Records excerpted from a collection
________________
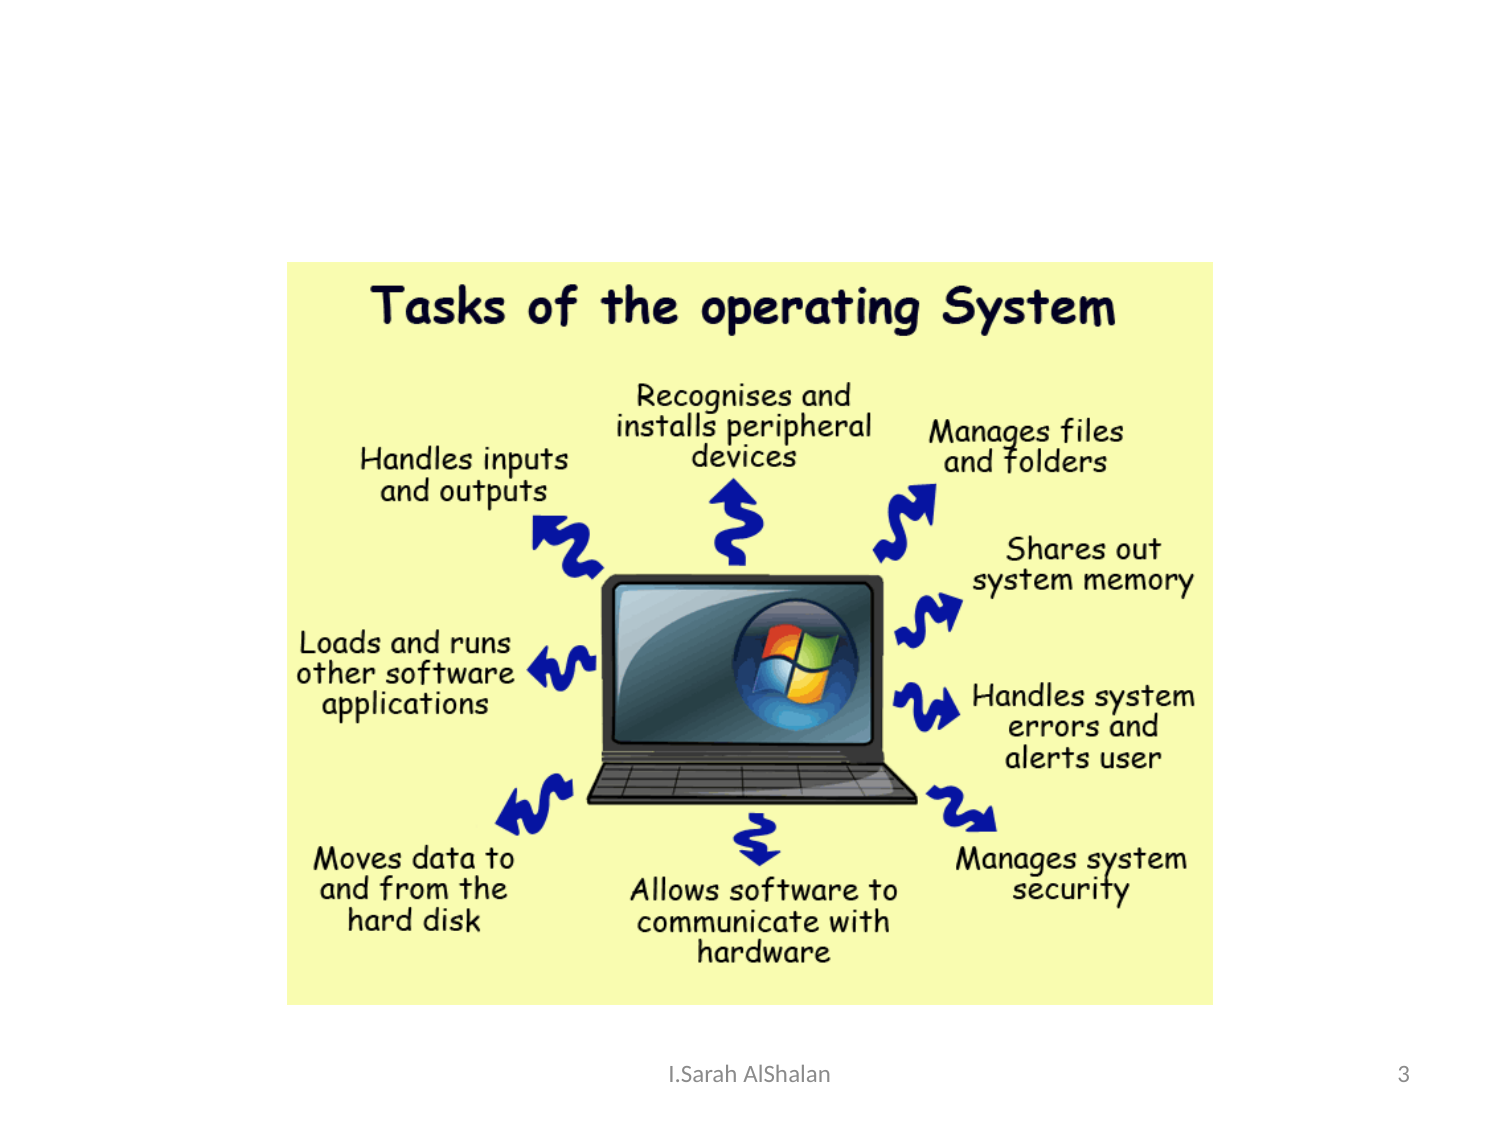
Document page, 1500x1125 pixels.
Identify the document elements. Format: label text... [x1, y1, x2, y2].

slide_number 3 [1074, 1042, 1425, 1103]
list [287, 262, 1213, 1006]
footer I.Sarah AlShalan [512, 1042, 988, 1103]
________________
# [INSTRUCTIONS TO FOLLOW]
Repeat, without changes, every line from the one that contains "Identify the document" through the final line of the data.

# [ANSWER]
Identify the document elements. Format: label text... [x1, y1, x2, y2].

slide_number 3 [1074, 1042, 1425, 1103]
list [287, 262, 1213, 1006]
footer I.Sarah AlShalan [512, 1042, 988, 1103]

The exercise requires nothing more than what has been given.